+++ Passage provided +++

Given the demands that risk work places on participants, an immediate implication of this research is to consider the support needs of school librarians. If risk work is to (or has already) become a defining feature of school librarianship then both LIS education and professional structures must reflect the impact of these heightened tensions and demands, including through developing reporting tools and organised collective care strategies (see Hicks, 2025c for further suggestions). Care home workers, for example, are supported in their risk work by structured opportunities to debrief amongst colleagues as well as clear policies and procedures to follow in challenging circumstances (e.g. Farre et al., 2017). Recent findings about the extent to which public librarians experience trauma in their workplaces (Comito and Zabriskie, 2022) provide a stark reminder of the potential cost of ignoring concerns. This study also suggests avenues for future research, including how risk work evolves when uncertainty becomes more routine; little mention of documenting challenges, which is an activity that is recommended by the CILIP (2023) guidelines for public librarians working with diverse collections, indicates one area for future investigation. Another area of interest relates to self-censorship; while the unexpected nature of UK attacks meant that participants in the study did not pre-emptively work to manage risk, the growing number of book ban challenges suggests that preventive or proactive preparation for challenges could prove to be a fruitful area for further exploration. A risk work framing could further provide insight into other sectors of librarianship where censorship is becoming more prevalent, including academic and public libraries (Hicks, 2025b) as well as additional hidden tensions, such as technology-related violence (cf. Regehr et al., 2024). Research should additionally examine how risk work might extend workplace information literacy research and practice, including challenging the unique association of research outcomes with changes in teaching practice.
Footnotes
Declaration of conflicting interests
The author declared no potential conflicts of interest with respect to the research, authorship, and/or publication of this article.
Funding
The author received no financial support for the research, authorship, and/or publication of this article.
Ethical considerations
Full ethical approval was received from University College, London Arts and Humanities Research Ethics Committee. The study was approved on 16th January 2024, approval no. AH/2023/012.
Consent to participate and for publication
All participants provided written informed consent prior to participating in the study, including consent for publication in scholarly work.

+++ Data provided +++

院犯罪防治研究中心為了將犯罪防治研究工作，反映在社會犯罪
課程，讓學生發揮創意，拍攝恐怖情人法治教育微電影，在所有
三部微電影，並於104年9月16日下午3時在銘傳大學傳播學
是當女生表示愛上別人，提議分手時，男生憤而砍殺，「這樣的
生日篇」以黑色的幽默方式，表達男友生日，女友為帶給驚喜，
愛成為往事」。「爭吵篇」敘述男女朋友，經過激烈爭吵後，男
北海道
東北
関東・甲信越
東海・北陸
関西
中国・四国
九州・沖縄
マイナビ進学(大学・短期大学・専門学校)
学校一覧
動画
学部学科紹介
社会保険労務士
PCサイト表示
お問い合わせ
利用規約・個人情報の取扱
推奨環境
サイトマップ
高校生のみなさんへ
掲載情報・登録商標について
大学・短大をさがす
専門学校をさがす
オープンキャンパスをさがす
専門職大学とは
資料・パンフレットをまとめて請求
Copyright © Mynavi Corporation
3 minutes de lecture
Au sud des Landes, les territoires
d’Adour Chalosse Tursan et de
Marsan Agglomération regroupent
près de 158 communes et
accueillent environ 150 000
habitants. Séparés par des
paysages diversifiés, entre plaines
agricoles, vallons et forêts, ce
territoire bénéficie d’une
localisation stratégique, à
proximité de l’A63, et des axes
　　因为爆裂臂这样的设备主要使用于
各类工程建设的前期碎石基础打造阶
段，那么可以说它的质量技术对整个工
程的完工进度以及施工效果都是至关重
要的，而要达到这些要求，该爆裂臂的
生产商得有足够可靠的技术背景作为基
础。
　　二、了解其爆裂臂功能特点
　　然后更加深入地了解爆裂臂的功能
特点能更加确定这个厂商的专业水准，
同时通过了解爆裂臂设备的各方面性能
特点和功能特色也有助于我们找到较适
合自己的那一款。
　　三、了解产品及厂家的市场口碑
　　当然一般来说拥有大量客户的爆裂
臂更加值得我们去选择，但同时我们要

+++

### Aim of the task
Reproduce everything from "Ethical considerations" down to "in scholarly work." in the text on risk work in school librarianship, swapping "written" for "signed".

### Answer area
Ethical considerations
Full ethical approval was received from University College, London Arts and Humanities Research Ethics Committee. The study was approved on 16th January 2024, approval no. AH/2023/012.
Consent to participate and for publication
All participants provided signed informed consent prior to participating in the study, including consent for publication in scholarly work.